Les algues : garde-manger des coraux

© photos.com

© photos.com

Des chercheurs de l’EPFL ont décortiqué le rôle crucial joué par les algues dans la survie des coraux. Des images ultra-haute définition prouvent qu’elles constituent des réserves temporaires de nutriments sous forme de cristaux, afin d’anticiper une éventuelle disette.

La relation qui unit les coraux et les algues microscopiques qu’ils hébergent est l’exemple même d’une symbiose biologique réussie – soit une interaction mutuellement bénéfique entre deux espèces. Cependant, la nature concrète de ce lien était encore jusqu’ici méconnue. Grâce à des techniques d’imagerie ultramodernes, Anders Meibom et son équipe de chercheurs du Laboratoire de géochimie biologique ont trouvé de nouvelles preuves du rôle décisif joué par les algues dans la survie des coraux lorsque ces derniers sont confrontés à un environnement pauvre en nourriture. Leurs découvertes font l’objet d’une publication dans le journal mBio du 16 mai 2013.

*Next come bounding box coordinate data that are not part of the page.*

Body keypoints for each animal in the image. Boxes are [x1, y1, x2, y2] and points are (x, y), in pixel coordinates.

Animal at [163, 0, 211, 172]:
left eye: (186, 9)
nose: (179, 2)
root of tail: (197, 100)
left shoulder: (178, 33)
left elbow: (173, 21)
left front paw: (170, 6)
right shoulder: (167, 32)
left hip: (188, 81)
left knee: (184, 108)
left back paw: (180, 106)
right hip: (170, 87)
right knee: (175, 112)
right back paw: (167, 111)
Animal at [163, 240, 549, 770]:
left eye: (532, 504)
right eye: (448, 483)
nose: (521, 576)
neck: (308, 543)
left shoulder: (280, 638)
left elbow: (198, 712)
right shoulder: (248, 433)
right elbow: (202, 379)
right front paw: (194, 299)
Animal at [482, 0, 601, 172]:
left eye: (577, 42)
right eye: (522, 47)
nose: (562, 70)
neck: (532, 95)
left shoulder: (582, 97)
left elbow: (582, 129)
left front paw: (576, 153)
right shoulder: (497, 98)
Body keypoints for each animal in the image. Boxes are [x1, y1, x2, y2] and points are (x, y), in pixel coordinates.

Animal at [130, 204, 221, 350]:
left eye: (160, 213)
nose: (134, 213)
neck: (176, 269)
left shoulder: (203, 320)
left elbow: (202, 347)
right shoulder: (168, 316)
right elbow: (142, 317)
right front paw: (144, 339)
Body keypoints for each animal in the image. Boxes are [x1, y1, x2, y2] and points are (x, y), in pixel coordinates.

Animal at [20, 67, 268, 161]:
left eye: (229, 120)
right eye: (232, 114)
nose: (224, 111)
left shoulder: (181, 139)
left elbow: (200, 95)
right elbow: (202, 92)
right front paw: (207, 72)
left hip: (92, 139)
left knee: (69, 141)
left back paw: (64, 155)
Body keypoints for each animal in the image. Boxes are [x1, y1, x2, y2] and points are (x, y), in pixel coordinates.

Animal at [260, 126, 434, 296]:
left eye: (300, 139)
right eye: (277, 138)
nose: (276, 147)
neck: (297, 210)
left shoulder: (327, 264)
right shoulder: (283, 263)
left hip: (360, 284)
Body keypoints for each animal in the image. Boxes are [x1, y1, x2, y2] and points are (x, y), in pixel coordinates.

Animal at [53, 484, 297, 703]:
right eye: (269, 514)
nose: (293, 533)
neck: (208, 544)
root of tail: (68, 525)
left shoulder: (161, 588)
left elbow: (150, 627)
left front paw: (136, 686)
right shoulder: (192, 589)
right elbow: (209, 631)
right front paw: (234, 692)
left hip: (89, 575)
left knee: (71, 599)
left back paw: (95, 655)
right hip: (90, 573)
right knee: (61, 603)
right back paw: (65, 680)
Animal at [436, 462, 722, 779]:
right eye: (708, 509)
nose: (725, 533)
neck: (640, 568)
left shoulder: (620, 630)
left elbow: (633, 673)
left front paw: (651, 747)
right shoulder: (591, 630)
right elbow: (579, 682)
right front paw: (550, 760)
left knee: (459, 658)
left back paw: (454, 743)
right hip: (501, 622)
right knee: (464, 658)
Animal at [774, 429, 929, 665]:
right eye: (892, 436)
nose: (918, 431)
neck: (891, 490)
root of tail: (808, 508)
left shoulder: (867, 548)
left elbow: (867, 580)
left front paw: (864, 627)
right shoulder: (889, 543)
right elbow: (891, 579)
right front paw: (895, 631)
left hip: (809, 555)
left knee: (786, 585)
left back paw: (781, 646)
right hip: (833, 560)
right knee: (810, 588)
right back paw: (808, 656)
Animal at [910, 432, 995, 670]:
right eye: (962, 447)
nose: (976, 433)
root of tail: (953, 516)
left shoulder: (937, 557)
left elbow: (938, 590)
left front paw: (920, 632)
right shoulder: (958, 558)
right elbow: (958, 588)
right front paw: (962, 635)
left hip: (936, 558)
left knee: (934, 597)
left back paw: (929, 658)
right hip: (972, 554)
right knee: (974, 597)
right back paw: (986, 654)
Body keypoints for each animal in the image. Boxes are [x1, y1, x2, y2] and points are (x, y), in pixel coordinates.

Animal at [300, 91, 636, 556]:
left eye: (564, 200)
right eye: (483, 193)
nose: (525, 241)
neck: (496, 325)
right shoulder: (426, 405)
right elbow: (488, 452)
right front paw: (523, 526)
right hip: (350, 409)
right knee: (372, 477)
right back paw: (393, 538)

« Les récifs de corail sont les jungles de nos océans – des zones de biodiversité sensibles qui surpassent de loin tous les autres écosystèmes marins » explique Christophe Kopp, premier auteur de publication. Un blanchissement corallien est observé lorsque l’algue, très colorée, abandonne son hôte en raison de fortes pressions environnementales comme des températures aquatiques accrues. Les coraux ont alors de la peine à survivre seuls dans les eaux tropicales lorsque les nutriments viennent à manquer, et une famine prolongée peut avoir des conséquences irréversibles. S’il est notoire que les algues aident les coraux à assimiler certains éléments nutritifs comme l’azote de l’eau de mer, le procédé exact et la capacité des coraux à s’en sortir sans aide restaient encore flous.

Pour étudier de quelle manière les nutriments riches en azote sont absorbés et transformés par les coraux et les algues qu’ils accueillent, l’équipe d’Anders Meibom s’est associée à l’Aquarium Tropical du Palais de la Porte Dorée de Paris afin de procéder à toute une série d’expériences. Les chercheurs y ont nourri les coraux avec des composés riches en un isotope d’azote lourd qu’ils ont ensuite tracé en laboratoire. Pour ce faire, ils ont prélevé des extraits de corail à intervalles réguliers et les ont fixés et analysés au moyen d’un système d’imagerie isotopique dernier cri appelé NanoSIMS.

Les scientifiques ont ensuite reconstitué la chronologie de transformation de l’azote par les coraux et leurs symbiotes en alignant les clichés des échantillons prélevés régulièrement. Un mélange de microscopie électronique et de spectrométrie de masse leur a permis d’observer avec une précision inédite dans quels compartiments cellulaires les isotopes d’azote lourd venaient d’être incorporés.

Des cristaux en guise de réserves de nourriture
Ces recherches ont démontré que les coraux dépendent fortement des algues pour extraire de l’eau des quantités suffisantes de nutriments. Ce constat devient encore plus pertinent lorsque les coraux sont exposés au nitrate, qu’ils sont incapables de transformer et d’assimiler sans aide extérieure.

Plus intéressant encore, les scientifiques ont observé que les algues agissent comme de minuscules banques alimentaires. Les images montrent en effet qu’elles stockent temporairement l’azote sous forme de cristaux d’acide urique – un fait ensuite confirmé par l’analyse cristallographique. Ainsi, les algues peuvent engranger des éléments nutritifs lorsqu’ils sont présents en abondance et puiser dans leurs réserves quand les temps sont plus durs en, pour elles-mêmes ainsi que pour les coraux.

Les récifs coralliens jouant un rôle clé comme appât à touristes et habitat privilégié d’une foule d’espèces de poissons parmi les plus productives, il est crucial de comprendre leur destin lorsque leur environnement change, et ce tant pour des raisons écologiques qu’économiques.

Cette recherche a été réalisée par le Centre interdisciplinaire de microscope électronique de l’EPFL (CIME) en étroite collaboration avec l’Institut des sciences de la terre de l’Université de Lausanne, l’Aquarium Tropical de la Porte Dorée et le Musée d’Histoire Naturelle de Paris. Elle est financée par une bourse avancée de l’ERC et une bourse du Fond national suisse de la recherche scientifique.